Data items
⟨

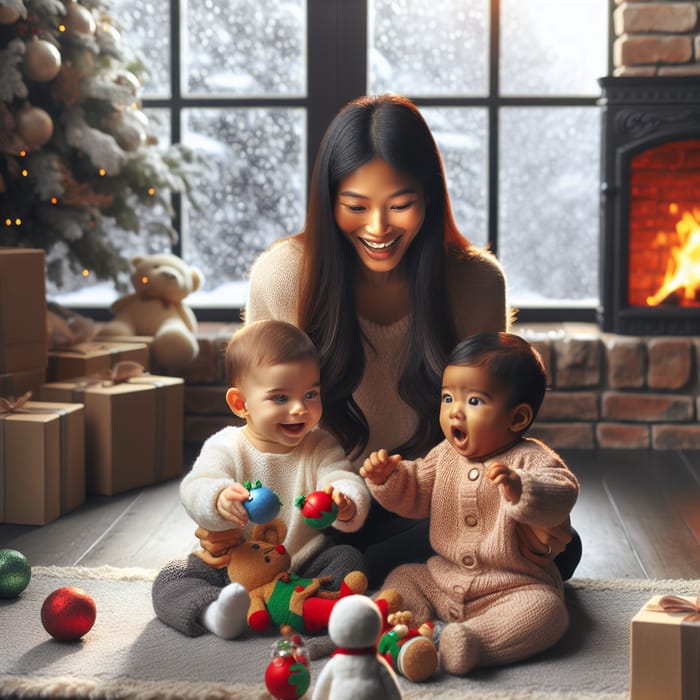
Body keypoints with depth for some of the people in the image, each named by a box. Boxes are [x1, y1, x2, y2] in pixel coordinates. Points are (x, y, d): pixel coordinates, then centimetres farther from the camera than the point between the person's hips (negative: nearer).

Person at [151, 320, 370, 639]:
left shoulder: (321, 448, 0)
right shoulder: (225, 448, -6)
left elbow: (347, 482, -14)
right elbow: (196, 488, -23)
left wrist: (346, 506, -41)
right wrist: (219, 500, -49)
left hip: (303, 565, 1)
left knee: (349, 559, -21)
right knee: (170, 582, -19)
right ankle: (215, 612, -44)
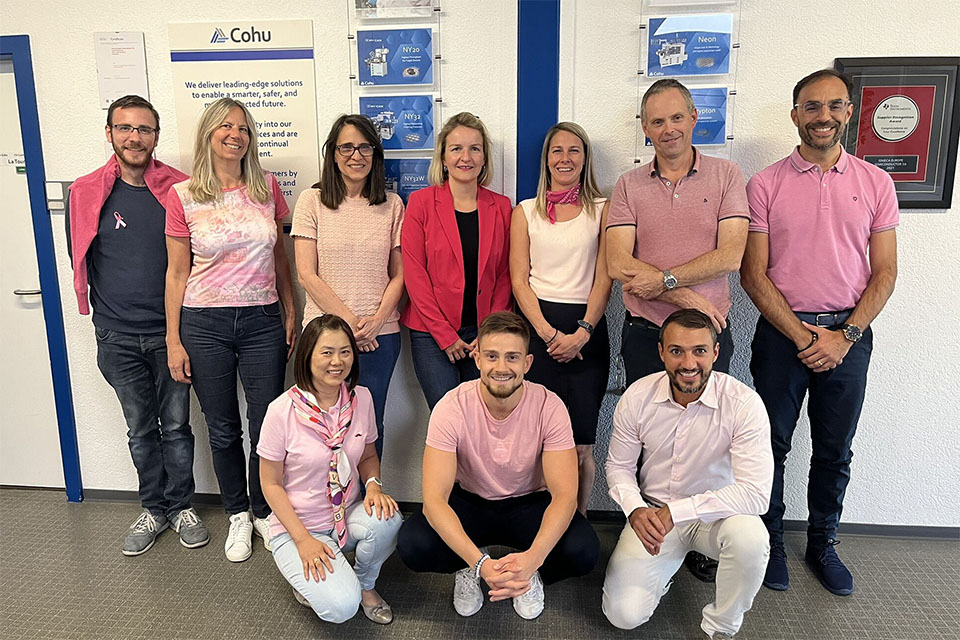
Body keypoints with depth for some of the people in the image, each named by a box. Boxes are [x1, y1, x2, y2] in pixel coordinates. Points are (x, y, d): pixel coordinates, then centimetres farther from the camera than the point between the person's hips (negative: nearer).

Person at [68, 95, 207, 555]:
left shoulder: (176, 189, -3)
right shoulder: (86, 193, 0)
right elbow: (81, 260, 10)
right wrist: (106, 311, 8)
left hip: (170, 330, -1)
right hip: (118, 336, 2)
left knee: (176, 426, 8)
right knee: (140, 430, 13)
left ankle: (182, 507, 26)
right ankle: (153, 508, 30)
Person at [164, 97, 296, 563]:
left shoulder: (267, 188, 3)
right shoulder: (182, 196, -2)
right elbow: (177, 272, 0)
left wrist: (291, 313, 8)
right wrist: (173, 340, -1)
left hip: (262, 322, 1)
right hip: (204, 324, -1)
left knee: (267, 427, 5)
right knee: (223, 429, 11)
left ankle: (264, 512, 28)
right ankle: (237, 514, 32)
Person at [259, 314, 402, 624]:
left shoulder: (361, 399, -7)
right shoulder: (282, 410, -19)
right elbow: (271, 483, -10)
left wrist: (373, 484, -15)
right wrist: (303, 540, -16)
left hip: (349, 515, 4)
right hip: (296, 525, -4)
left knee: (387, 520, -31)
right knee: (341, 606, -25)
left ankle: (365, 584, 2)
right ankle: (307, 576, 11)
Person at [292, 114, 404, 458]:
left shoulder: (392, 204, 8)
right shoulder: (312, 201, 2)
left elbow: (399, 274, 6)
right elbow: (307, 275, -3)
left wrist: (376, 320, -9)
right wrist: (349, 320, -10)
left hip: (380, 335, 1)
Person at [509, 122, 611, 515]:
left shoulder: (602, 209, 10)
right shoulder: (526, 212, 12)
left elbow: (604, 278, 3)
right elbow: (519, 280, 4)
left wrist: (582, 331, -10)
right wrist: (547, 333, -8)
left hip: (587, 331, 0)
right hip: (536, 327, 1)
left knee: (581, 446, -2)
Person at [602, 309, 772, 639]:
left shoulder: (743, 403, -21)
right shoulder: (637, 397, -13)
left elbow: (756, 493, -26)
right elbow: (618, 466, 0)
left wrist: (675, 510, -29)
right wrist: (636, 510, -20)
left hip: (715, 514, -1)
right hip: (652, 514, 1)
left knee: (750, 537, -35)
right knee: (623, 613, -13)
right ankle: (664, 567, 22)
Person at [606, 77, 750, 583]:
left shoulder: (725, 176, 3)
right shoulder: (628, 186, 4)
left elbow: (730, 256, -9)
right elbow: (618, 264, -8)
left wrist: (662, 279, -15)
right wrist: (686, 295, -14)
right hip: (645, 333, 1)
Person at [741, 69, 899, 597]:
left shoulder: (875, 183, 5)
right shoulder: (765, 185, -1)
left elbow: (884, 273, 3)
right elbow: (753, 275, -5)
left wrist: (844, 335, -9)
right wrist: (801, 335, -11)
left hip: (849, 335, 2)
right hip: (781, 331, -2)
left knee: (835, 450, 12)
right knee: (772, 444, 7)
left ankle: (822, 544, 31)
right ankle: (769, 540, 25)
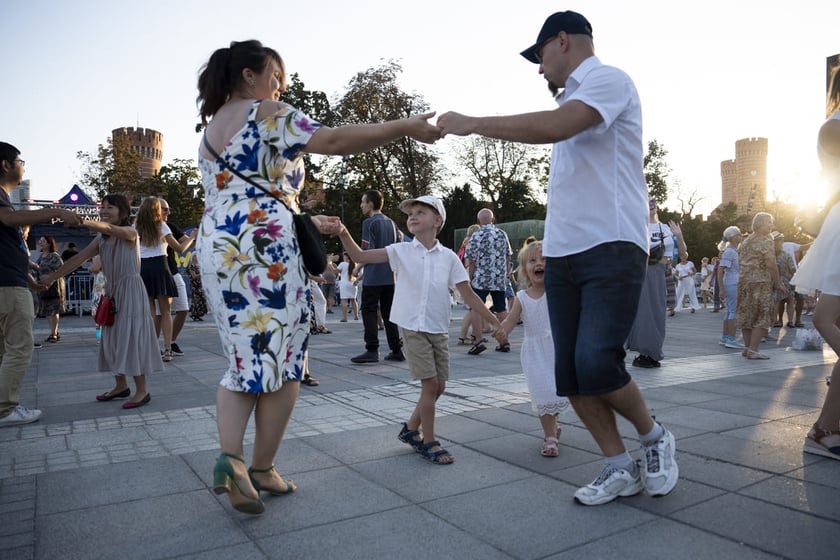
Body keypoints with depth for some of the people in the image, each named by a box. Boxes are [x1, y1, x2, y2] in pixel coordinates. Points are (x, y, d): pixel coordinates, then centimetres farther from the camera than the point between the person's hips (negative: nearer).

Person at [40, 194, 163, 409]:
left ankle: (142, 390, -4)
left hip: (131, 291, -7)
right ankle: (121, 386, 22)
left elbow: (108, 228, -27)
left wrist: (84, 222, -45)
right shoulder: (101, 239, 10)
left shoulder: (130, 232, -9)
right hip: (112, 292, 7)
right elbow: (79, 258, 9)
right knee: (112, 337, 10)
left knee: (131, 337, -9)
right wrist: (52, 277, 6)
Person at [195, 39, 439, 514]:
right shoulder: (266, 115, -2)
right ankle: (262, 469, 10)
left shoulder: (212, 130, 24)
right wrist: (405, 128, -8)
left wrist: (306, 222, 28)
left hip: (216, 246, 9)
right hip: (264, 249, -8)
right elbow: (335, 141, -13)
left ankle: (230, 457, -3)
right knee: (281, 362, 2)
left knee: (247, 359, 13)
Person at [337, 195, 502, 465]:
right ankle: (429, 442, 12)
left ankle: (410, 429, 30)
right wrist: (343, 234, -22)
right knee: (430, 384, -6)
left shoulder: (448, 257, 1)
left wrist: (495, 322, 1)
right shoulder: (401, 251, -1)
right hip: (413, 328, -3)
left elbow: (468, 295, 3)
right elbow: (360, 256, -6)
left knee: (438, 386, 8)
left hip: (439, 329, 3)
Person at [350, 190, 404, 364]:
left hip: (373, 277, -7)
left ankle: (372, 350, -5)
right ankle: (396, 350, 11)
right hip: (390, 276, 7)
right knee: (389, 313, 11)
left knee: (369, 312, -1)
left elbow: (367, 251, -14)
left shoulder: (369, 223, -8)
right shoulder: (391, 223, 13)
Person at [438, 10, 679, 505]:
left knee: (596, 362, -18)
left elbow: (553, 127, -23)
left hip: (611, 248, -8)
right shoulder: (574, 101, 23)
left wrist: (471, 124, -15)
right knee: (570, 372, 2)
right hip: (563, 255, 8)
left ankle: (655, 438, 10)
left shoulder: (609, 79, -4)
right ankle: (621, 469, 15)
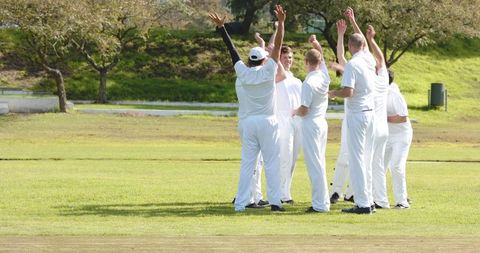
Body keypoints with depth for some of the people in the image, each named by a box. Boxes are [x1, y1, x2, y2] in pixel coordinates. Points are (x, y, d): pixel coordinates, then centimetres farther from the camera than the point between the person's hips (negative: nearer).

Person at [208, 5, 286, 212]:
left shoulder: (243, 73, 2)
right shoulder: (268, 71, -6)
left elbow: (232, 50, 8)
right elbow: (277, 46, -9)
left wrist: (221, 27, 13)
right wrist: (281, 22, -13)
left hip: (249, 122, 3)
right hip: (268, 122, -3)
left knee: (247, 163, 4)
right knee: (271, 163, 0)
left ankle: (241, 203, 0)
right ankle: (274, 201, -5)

⟩
⟨

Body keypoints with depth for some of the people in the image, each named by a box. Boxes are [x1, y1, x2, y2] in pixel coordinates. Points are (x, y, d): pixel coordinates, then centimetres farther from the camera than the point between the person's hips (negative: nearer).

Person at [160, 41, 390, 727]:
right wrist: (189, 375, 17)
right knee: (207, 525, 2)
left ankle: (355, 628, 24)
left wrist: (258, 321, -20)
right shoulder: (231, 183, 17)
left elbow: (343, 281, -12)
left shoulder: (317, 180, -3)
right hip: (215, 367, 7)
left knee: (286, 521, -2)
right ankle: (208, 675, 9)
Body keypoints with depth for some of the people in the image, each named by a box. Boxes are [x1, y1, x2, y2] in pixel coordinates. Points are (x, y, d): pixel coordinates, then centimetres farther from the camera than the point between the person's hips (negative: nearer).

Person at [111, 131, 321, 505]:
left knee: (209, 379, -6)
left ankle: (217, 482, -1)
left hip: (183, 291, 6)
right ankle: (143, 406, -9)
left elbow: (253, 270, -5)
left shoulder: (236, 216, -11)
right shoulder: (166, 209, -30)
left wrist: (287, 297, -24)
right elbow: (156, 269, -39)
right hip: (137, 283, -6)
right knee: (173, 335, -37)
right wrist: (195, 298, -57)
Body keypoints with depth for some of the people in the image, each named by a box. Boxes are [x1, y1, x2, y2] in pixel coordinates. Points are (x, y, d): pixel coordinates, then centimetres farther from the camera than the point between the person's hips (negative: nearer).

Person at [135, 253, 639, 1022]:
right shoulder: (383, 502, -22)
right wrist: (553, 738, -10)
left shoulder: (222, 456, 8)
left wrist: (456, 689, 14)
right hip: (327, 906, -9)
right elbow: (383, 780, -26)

⟩

→ WHAT THE EXERCISE ASKS
Please repeat the part of the material above that opens with the line containing "left hip: (380, 335, 1)" and closes with the line containing "right shoulder: (628, 186, 4)", both of those lines included.

→ EXPECTED ANSWER
left hip: (380, 335, 1)
Person at [509, 122, 611, 515]:
left shoulder: (602, 209, 10)
right shoulder: (526, 212, 12)
left elbow: (604, 278, 3)
right elbow: (519, 280, 4)
left wrist: (582, 331, -10)
right wrist: (547, 333, -8)
left hip: (587, 331, 0)
right hip: (536, 327, 1)
left knee: (581, 446, -2)
Person at [602, 309, 772, 639]:
left shoulder: (743, 403, -21)
right shoulder: (637, 397, -13)
left elbow: (756, 493, -26)
right elbow: (618, 466, 0)
left wrist: (675, 510, -29)
right wrist: (636, 510, -20)
left hip: (715, 514, -1)
right hip: (652, 514, 1)
left knee: (750, 537, -35)
right knee: (623, 613, -13)
right ankle: (664, 567, 22)
Person at [606, 77, 750, 583]:
left shoulder: (725, 176, 3)
right shoulder: (628, 186, 4)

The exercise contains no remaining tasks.